The second best storyline was still the Dwarves lords in their halls of stone. King Durin, the noblest of them all, pops a ring on takes no time to turn greedy and evil. Elsewhere, Elrond and Galadriel struggle with a soured friendship and few silly action scenes. One particular ‘cunning’ bit during a battle sequence is so lazily written, you'd wonder if they were trying to be smart with it at all. And less said about Nori and Stranger the better. The least dull bits from their storylines are when they serve callbacks to Lord of the Rings but even those got little out of me than a shrug.
None of these, however, were as pointless to sit through as the Numenor plotline. Queen Miriel is back, blind and beaten at battle to claim her throne. However, she faces a challenge from her unhappy kingdom and a usurper at home. Pharazon is plotting to take over and the plotting bears results a little too quickly… so much that even he doesn't get the time to tell us why he is doing any of it. Tryston Gravelle (who plays Pharazon) did a better job in this interview explaining Pharazon's motivations than the writers did on the actual show.
Spectacular visuals
The strength of Rings of Power is still how visually stunning it looks. The magical golden leaves of the trees of Valinor, the light flooding through the Dwarves' mountains and even Annatar blessing Celebrimbor with visuals of heaven, there is a lot to be mesmerised by. I caught the first two episodes on the big screen at their Singapore premiere. The rest of it was watched on the humble laptop. It surely takes away half the effect of that too.

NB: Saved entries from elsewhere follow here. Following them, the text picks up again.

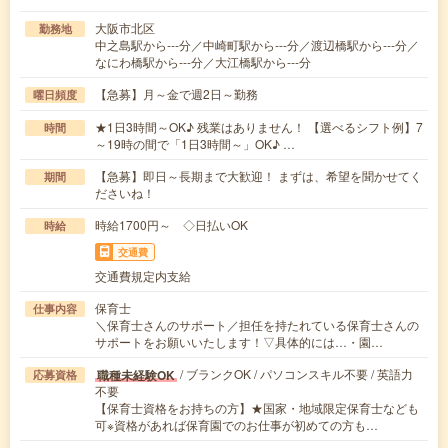
大阪市北区
勤務地
中之島駅から---分／中崎町駅から---分／渡辺橋駅から---分／
なにわ橋駅から---分／大江橋駅から---分
【急募】月～金で週2日～勤務
曜日頻度
★1日3時間～OK♪ 残業はありません！ 【選べるシフト例】7
時間
～19時の間で「1日3時間～」OK♪ …
【急募】即日～長期まで大歓迎！ まずは、希望を聞かせてく
期間
ださいね！
時給1700円～ ◇日払いOK
時給
交通費
交通費規定内支給
保育士
仕事内容
＼保育士さんのサポート／担任を持たれている保育士さんの
サポートをお願いいたします！▽具体的には…・園…
/ ブランクOK / パソコンスキル不要 / 英語力
職種未経験OK
応募資格
不要
【保育士資格をお持ちの方】★国家・地域限定保育士なども
可※資格があれば保育園でのお仕事が初めての方も…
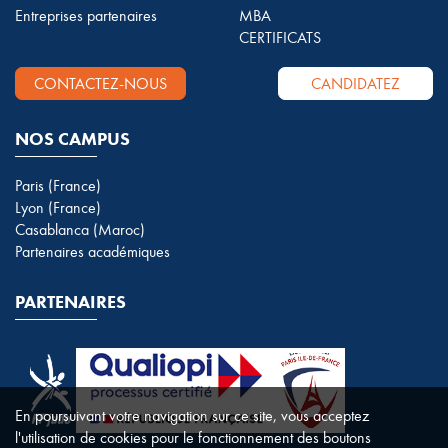
Entreprises partenaires
MBA
CERTIFICATS
CONTACTEZ-NOUS
CANDIDATEZ
NOS CAMPUS
Paris (France)
Lyon (France)
Casablanca (Maroc)
Partenaires académiques
PARTENAIRES
En poursuivant votre navigation sur ce site, vous acceptez
l'utilisation de cookies pour le fonctionnement des boutons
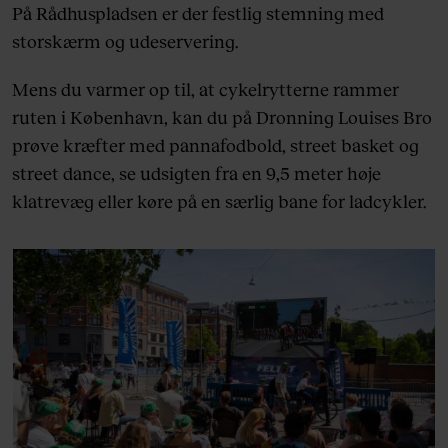
På Rådhuspladsen er der festlig stemning med
storskærm og udeservering.
Mens du varmer op til, at cykelrytterne rammer
ruten i København, kan du på Dronning Louises Bro
prøve kræfter med pannafodbold, street basket og
street dance, se udsigten fra en 9,5 meter høje
klatrevæg eller køre på en særlig bane for ladcykler.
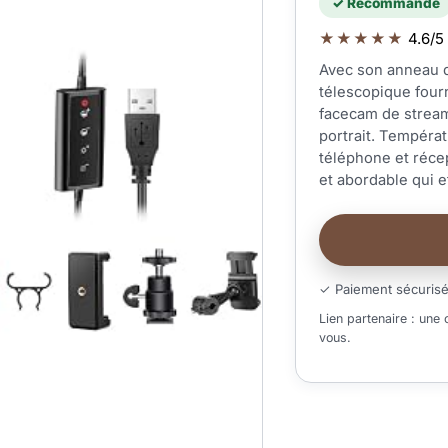
✓ Recommandé
★★★★★
4.6/5 
Avec son anneau d
télescopique fourn
facecam de stream
portrait. Températ
téléphone et récep
et abordable qui e
✓ Paiement sécuris
Lien partenaire : une
vous.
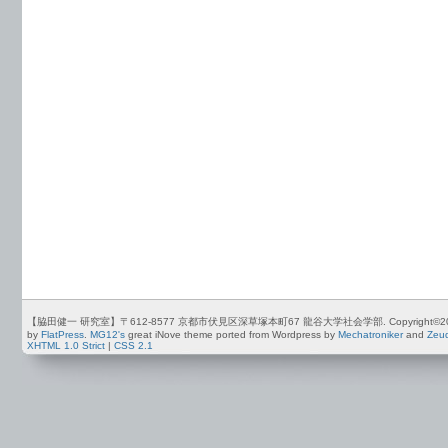
【脇田健一 研究室】〒612-8577 京都市伏見区深草塚本町67 龍谷大学社会学部. Copyright©2012-2026 by
by
FlatPress
.
MG12's
great iNove theme ported from Wordpress by
Mechatroniker
and
Zeu
XHTML 1.0 Strict
|
CSS 2.1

A lot is better this time round with Rings of Power and yet, there is a lot that can be even better. Maybe don't let someone pat a ‘God’ on the back, one day after they were falling to their feet, maybe do let the Uruk be the greenest flag, maybe not waste precious time on wandering the desert and maybe do let the angsty teen take a backseat.
But then, we do have three more seasons to go. Surely we will perfect it by the last one.